Il ne s'agit donc pas de statuer sur l'existence ou non de.s dieu.x et déesse.s. En fait, exclure l'aspect divin de l'équation ne modifie pas fondamentalement le raisonnement. Ce qui importe, c'est que les adeptes acceptent les préceptes et pas que ces derniers soient fondés. Il est d'ailleurs intéressant de noter que l'essai original de Pascal Boyer, adapté ici par Joseph Béhé, avait suscité des avis enthousiastes aussi bien de croyants que d'athées.

Pour mener son analyse, cet ouvrage jongle avec des concepts parfois compliqués à saisir. Il s'agit de démonter le mécanisme de la pensée et de l'intelligence à la fois individuelle et collective pour isoler les rouages qui régissent le fonctionnement de notre cerveau, et ce de manière complètement inconsciente. C'est toute une machinerie invisible et silencieuse qui tourne en permanence. Elle classe, analyse et déduit des centaines d'informations à chaque seconde. Il convient de comprendre comment ces dernières sont traitées, ce qui implique une réelle gymnastique mentale. Par analogie, en nous levant, nous ne réfléchissons pas à la manière de répartir notre poids ou à la puissance musculaire nécessaire. Notre ordinateur central déclenche une série de sous-programmes qui s’exécutent en arrière-plan pour répondre à un ordre simple. Rendre ces procédés intelligibles est donc un véritable défi. L'exercice de vulgarisation de Joseph Béhé n'en est que plus méritoire.

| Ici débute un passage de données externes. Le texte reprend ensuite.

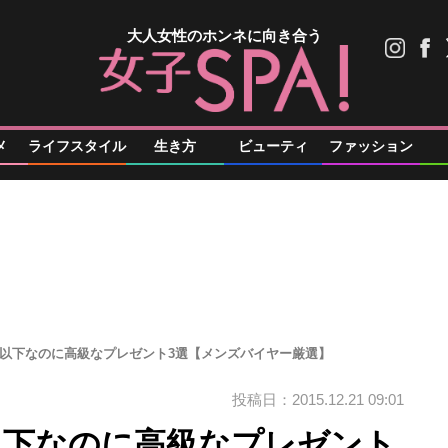
大人女性のホンネに向き合う
メ
ライフスタイル
生き方
ビューティ
ファッション
円以下なのに高級なプレゼント3選【メンズバイヤー厳選】
投稿日：2015.12.21 09:01
以下なのに高級なプレゼント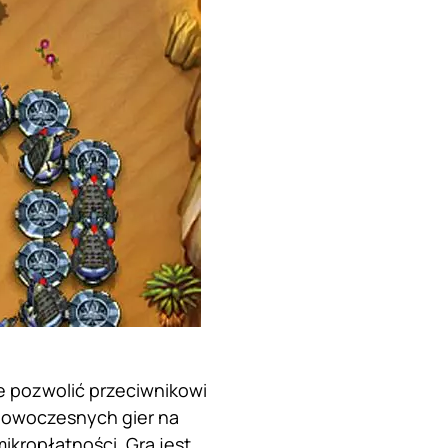
ie pozwolić przeciwnikowi
 nowoczesnych gier na
ikropłatności. Gra jest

Son adaptation repose sur deux axes : introduire une narration pour rendre le sujet plus dynamique et proposer une représentation visuelle accessible à des idées et hypothèses abstraites. Il applique tout d'abord un procédé classique qui repose sur une mise en situation "banale", à savoir une discussion ouverte entre Pascal Boyer et des amis. Il peut ainsi éviter l’écueil d'un discours magistral pour favoriser une forme de proximité et tirer profit de "candides" qui permettent de faire avancer la discussion avec fluidité. Mais le plus grand défi consistait à illustrer le propos très pointu de l'anthropologue. Le risque était d'alterner une succession de diaporamas indigestes (n'est pas Jens Harder qui veut) et de schémas dignes de la plus pénible présentation Powerpoint. Au contraire, il arrive toujours à trouver des solutions graphiques lisibles. Les mises en situation sont vivantes sans paraître forcées et ses passages didactiques atteignent leur but.

Et l'homme créa les dieux n'est pas une bande dessinée qui se dévore. Son propos est complexe et sa narration dense. Il faut parfois le laisser quelques jours de côté pour laisser décanter. Il ne faut pas hésiter à relire certains passages, revenir en arrière pour bien comprendre certains éléments ou les confronter au vu de nouvelles explications. Mais le sujet l'exige et, aussi ambitieuse que soit l'entreprise, force est de constater que l'auteur s'est donné les moyens de la mener à son terme. La masse de travail est impressionnante et le résultat est passionnant.